This past week I (along with many others around the world) celebrated the life of Jonathan Netanyahu, the Israeli commando leader that fell rescuing hostages at Entebbe, Africa, 44 years ago. I’ve told the story in this space before, but it is more relevant than ever, with courage in short supply from our “leaders.”
This week, his brother secured his countrymen’s safety a bit longer with another bold strike, this time against the evil Iranian regime. More on that in a minute.
On June 27, 1976, PLO and German terrorists hijacked an Air France jetliner in Athens, demanding that the crew fly on to the heart of Africa, far away from the supreme capabilities of the IDF.
Or so they thought.
In a matter of hours, the Israeli cabinet, along with the military establishment, decided that a very daring rescue attempt would proceed. Lt. Col. Netanyahu, commander of the Israel’s most elite counter-terrorist unit, drew up an operational plan. Entebbe was 2,500 miles from Israel. Netanyahu would lead a 30-man strike force, while 170 other troops would secure the rest of the airport.
The whole remarkable story is told in a riveting book by Iddo Netanyahu (the youngest brother and also a member of the Unit), Entebbe. Jonathan, like his brothers steeped in Zionism through their remarkable father, Benzion, seemed to have a premonition that he would not return. He was 30 years old.
Fifteen years ago, I spent an amazing evening with two of the Entebbe commandos. They told me the story in such chilling detail that I still recall it all easily.
One of them was assigned to be the “tip of the spear,” the first man in the door. He said that the one thing they had to have was the element of surprise.
They had it, and succeeded in freeing 102 hostages; three were killed in the crossfire. From the time the Israeli planes touched down, to the time it took to get back in the fair, a mere hour had passed. They killed all the terrorists, blew up Ugandan planes on the ground, and headed back to Israel.
Jonathan Netanyahu’s body was wrapped in a silvery bag. Amir told me that he saw “Yoni” hit, but ran past him to the terminal door where the hostages were being kept. Netanyahu’s orders called for the safe release of all hostages before any IDF wounded were tended to.
Eight hours later, around noon on July 4, the planes re-entered Israeli airspace and the country exploded in wild jubilation.
In this epic story, there is a long list of things to remember. One that I have not forgotten is the report that on the way to Entebbe, Netanyahu confided to the pilot that if Ugandan dictator Idi Amin was there, he—Netanyahu—would kill him.
The pilot was surprised, arguing that they didn’t have authorization for that, but Netanyahu insisted. His reasonsing? Amin was a bloodthirsty killer of his own people and it would be the moral thing to do to take him out.
I agree with him.
Very, very few at any given time have the very rare courage to do the right thing.

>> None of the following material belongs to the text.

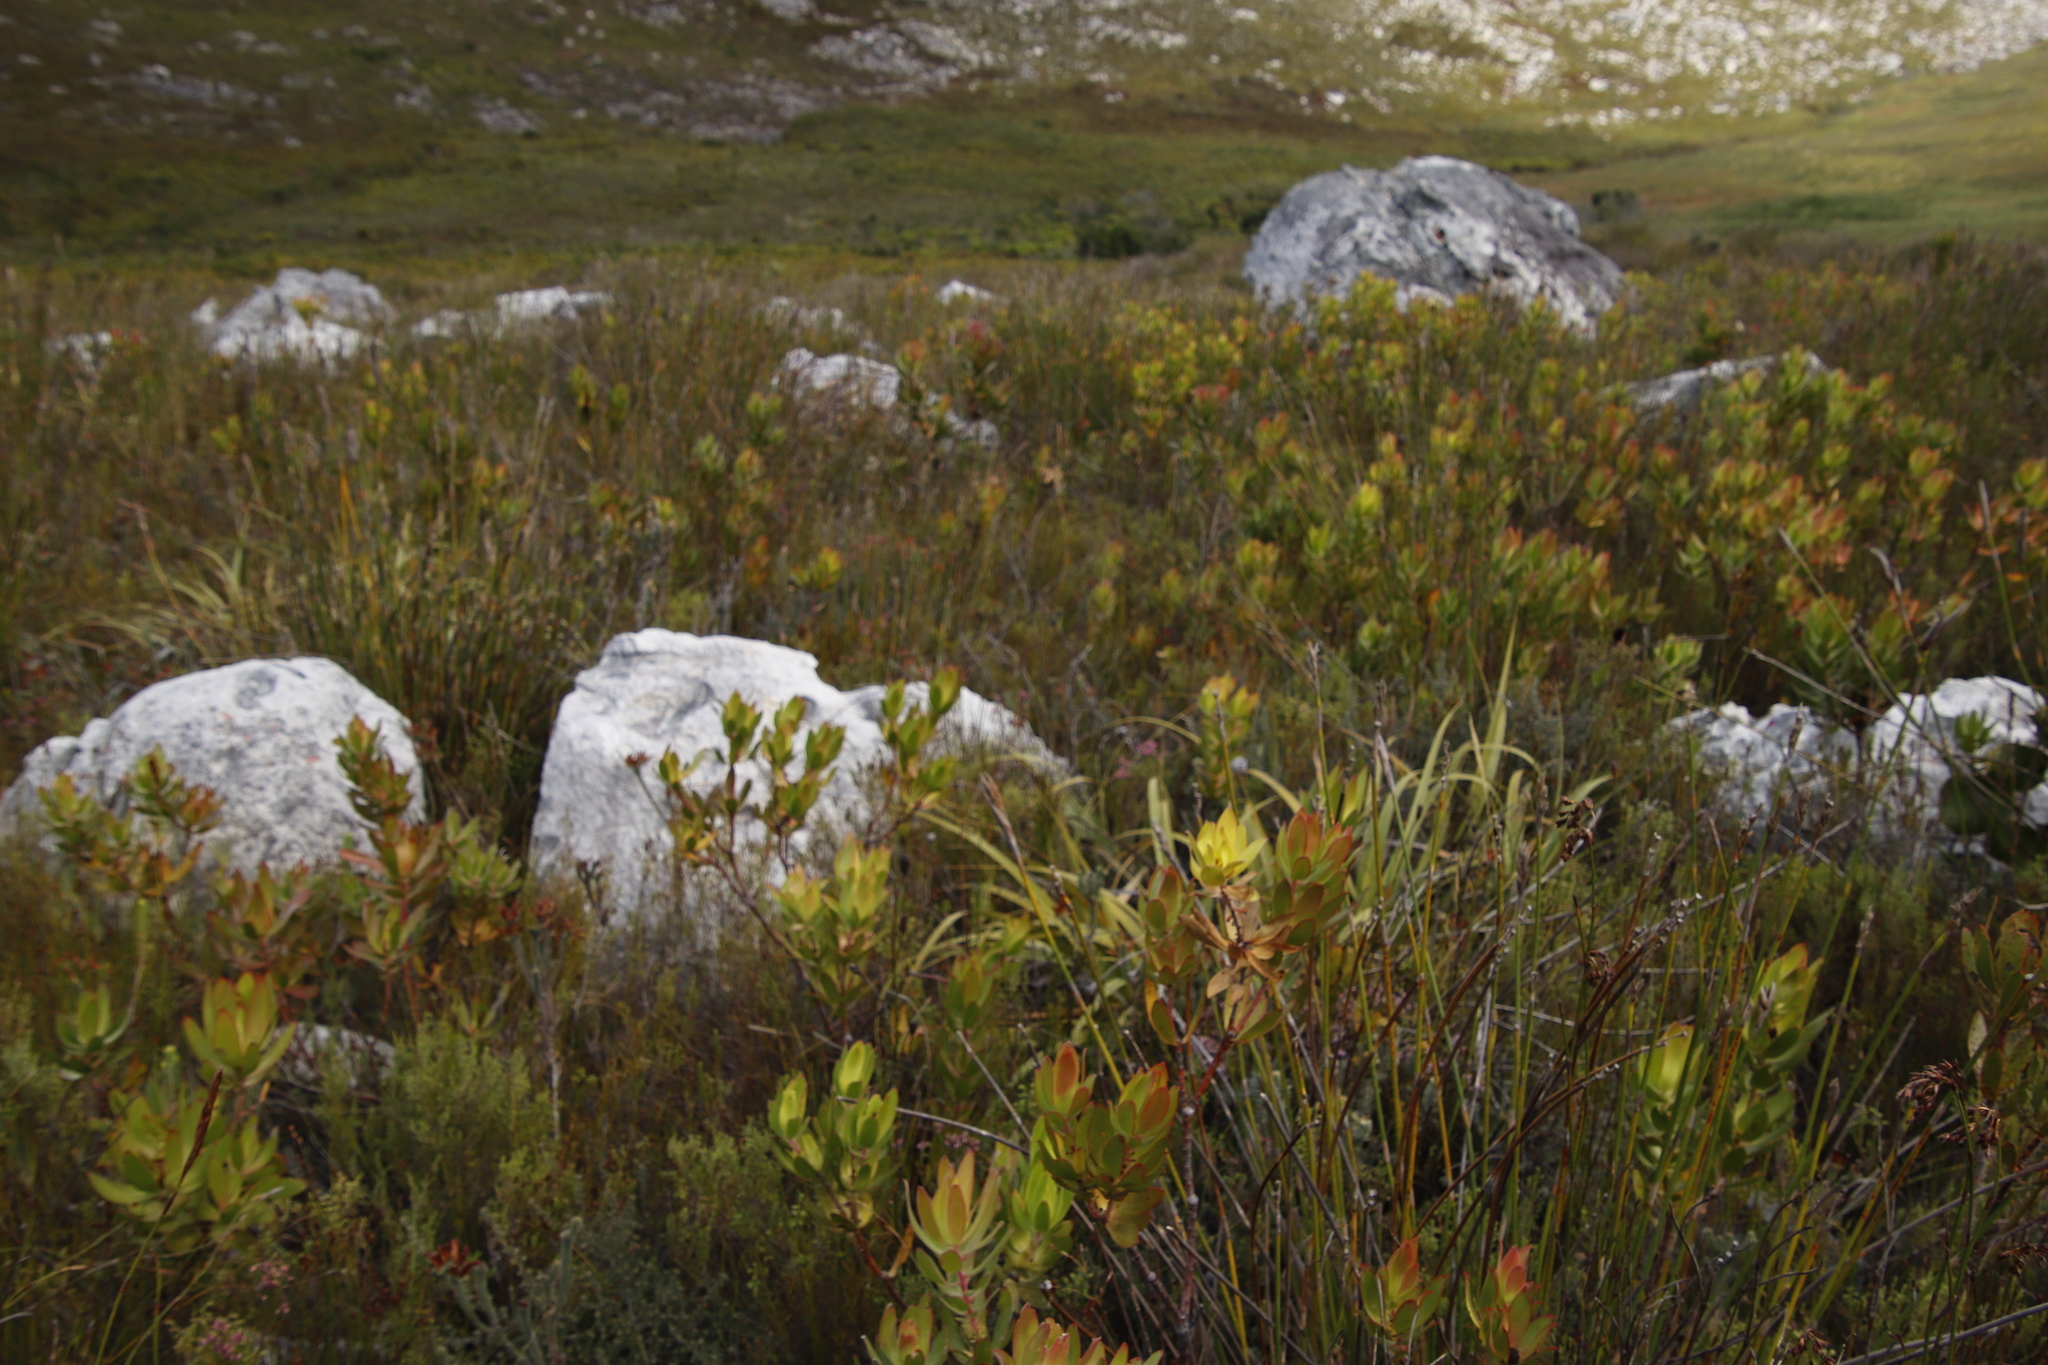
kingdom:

This week, Israeli Prime Minister undoubtedly approved an operation to strike an Iranian depot. The Iranians know very well that the Israelis will do everything in their considerable power to derail and/or destroy the terror regime’s nuclear facilities.
World diplomats and politicians don’t have the nerve to end the suffering of millions. They are elitists, so self-absorbed that they either do nothing or push failed policies.
The Netanyahus are made of stronger stuff. The right stuff.
The world sees a man like Jonathan Netanyahu only every several hundred years, if then. Yet something tells me that many of us are going to be faced with doing the right thing for our families, sooner rather than later.